The authors were commissioned by the institution Photoworks to do a photographical survey of Great Britain and its history. The book that came out of it is a lot more than that. Adam Bromberg & Oliver Chanarin, who after having worked for the Benetton Colors magazine, have produced four books, travelled through the UK, visiting historical museums as well as the homes of people they became interested in or hidden government anti-terror sites. They travelled across Africa or used images taken there on previous journeys and have included images from private collections and photos of murals in Italy. The book opens with two nondescript photos of two hills on which beacons were lit to warn of the coming of the Spanish Armada in 1588. The slim book that has about sixty photos, all shot in a similar desaturated color style by both the authors, and combines these with short descriptions or historical background information, will only work for a reader who is willing to fill the gaps. The method of editing is similar to that of W.G. Sebald or J.M. Coetzee in „Elizabeth Costello“, for example. We are asked to follow across giant gaps, those between the photos and the texts, between history and anecdote, we move along circles attempting to categorize the world around us through photography. Which is one of its oldest functions, and the authors come across it in historical and natural history museums. The will-full and free movement is not fanciful, it comes to stop at stories of the horrors humans inflict on humans, in Ruanda the same as in the UK, big stories known to everyone and little private stories they found because they asked the right questions. These gaps between the rational and irrational, between terror and hope, are there for us, to bridge or to let open, borderlines that are at once well-known and hidden. We can only listen and think, decide and react. Artists like Tacita Dean and writers like Alexander Kluge come to mind for having similarly followed hidden trails, asked the right questions, used a dead-pan approach to the scales and categories we devise to hide the dominance we seek.
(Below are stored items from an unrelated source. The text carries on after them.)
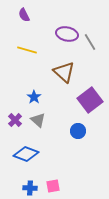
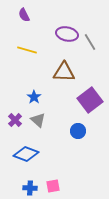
brown triangle: rotated 40 degrees counterclockwise
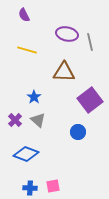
gray line: rotated 18 degrees clockwise
blue circle: moved 1 px down
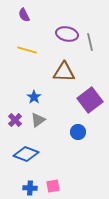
gray triangle: rotated 42 degrees clockwise
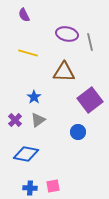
yellow line: moved 1 px right, 3 px down
blue diamond: rotated 10 degrees counterclockwise
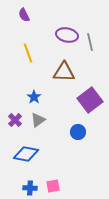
purple ellipse: moved 1 px down
yellow line: rotated 54 degrees clockwise
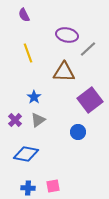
gray line: moved 2 px left, 7 px down; rotated 60 degrees clockwise
blue cross: moved 2 px left
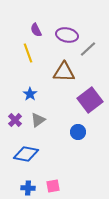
purple semicircle: moved 12 px right, 15 px down
blue star: moved 4 px left, 3 px up
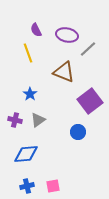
brown triangle: rotated 20 degrees clockwise
purple square: moved 1 px down
purple cross: rotated 32 degrees counterclockwise
blue diamond: rotated 15 degrees counterclockwise
blue cross: moved 1 px left, 2 px up; rotated 16 degrees counterclockwise
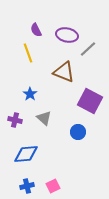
purple square: rotated 25 degrees counterclockwise
gray triangle: moved 6 px right, 2 px up; rotated 42 degrees counterclockwise
pink square: rotated 16 degrees counterclockwise
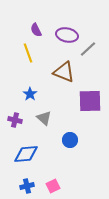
purple square: rotated 30 degrees counterclockwise
blue circle: moved 8 px left, 8 px down
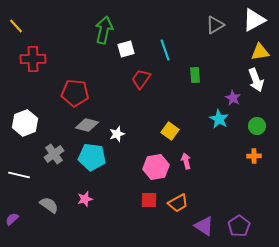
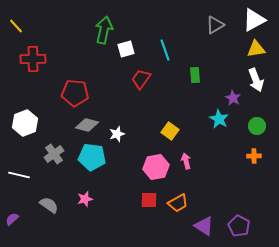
yellow triangle: moved 4 px left, 3 px up
purple pentagon: rotated 10 degrees counterclockwise
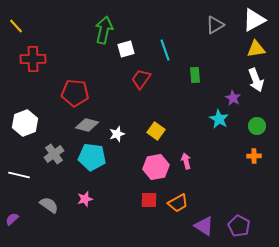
yellow square: moved 14 px left
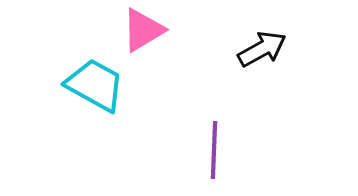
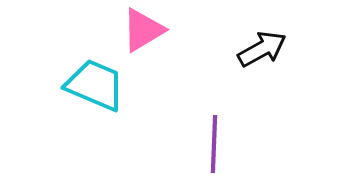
cyan trapezoid: rotated 6 degrees counterclockwise
purple line: moved 6 px up
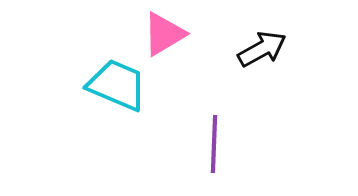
pink triangle: moved 21 px right, 4 px down
cyan trapezoid: moved 22 px right
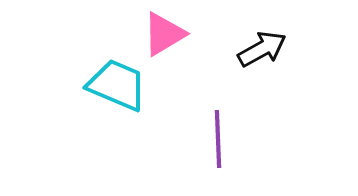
purple line: moved 4 px right, 5 px up; rotated 4 degrees counterclockwise
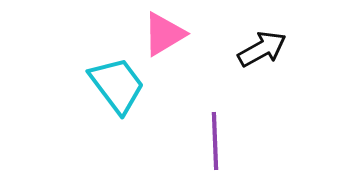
cyan trapezoid: rotated 30 degrees clockwise
purple line: moved 3 px left, 2 px down
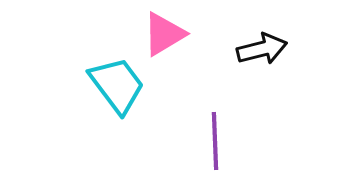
black arrow: rotated 15 degrees clockwise
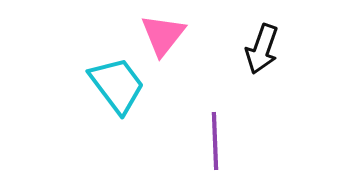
pink triangle: moved 1 px left, 1 px down; rotated 21 degrees counterclockwise
black arrow: rotated 123 degrees clockwise
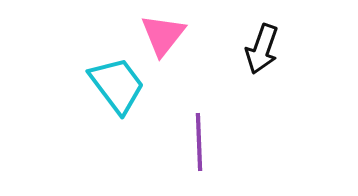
purple line: moved 16 px left, 1 px down
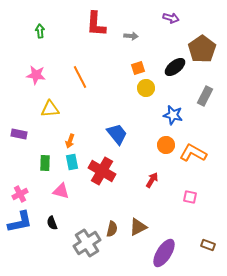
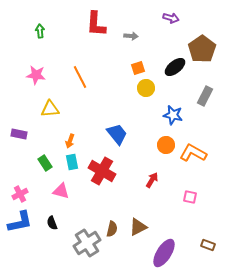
green rectangle: rotated 35 degrees counterclockwise
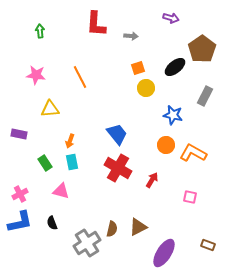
red cross: moved 16 px right, 3 px up
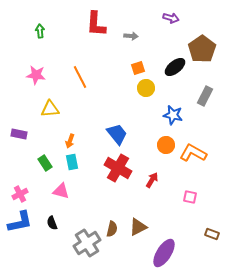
brown rectangle: moved 4 px right, 11 px up
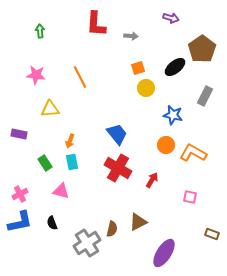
brown triangle: moved 5 px up
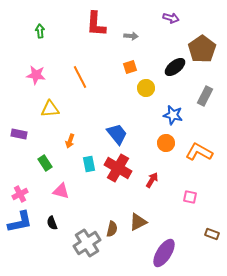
orange square: moved 8 px left, 1 px up
orange circle: moved 2 px up
orange L-shape: moved 6 px right, 1 px up
cyan rectangle: moved 17 px right, 2 px down
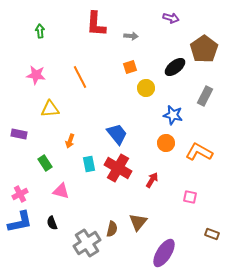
brown pentagon: moved 2 px right
brown triangle: rotated 24 degrees counterclockwise
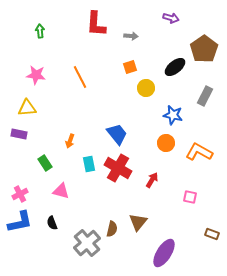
yellow triangle: moved 23 px left, 1 px up
gray cross: rotated 8 degrees counterclockwise
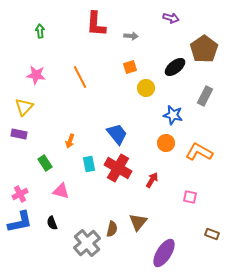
yellow triangle: moved 3 px left, 1 px up; rotated 42 degrees counterclockwise
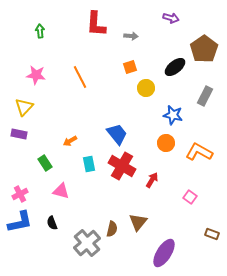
orange arrow: rotated 40 degrees clockwise
red cross: moved 4 px right, 2 px up
pink square: rotated 24 degrees clockwise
Needless to say Bromberg & Chanarin do little by way of photographical style or technique to make their work more interesting. They are good photographers interested in how the world works, and they go to wherever they believe they will find out.


On www.choppedliver.info/, their own website, the artists present the complete series. On 5b4.blogspot.com/2008/06/fig-by-adam-broomberg-oliver-chanarin.html, there is an informative and enthousiastic review.
On www.seesawmagazine.com/figpages/figinterview.html both are interviewed and provide background information.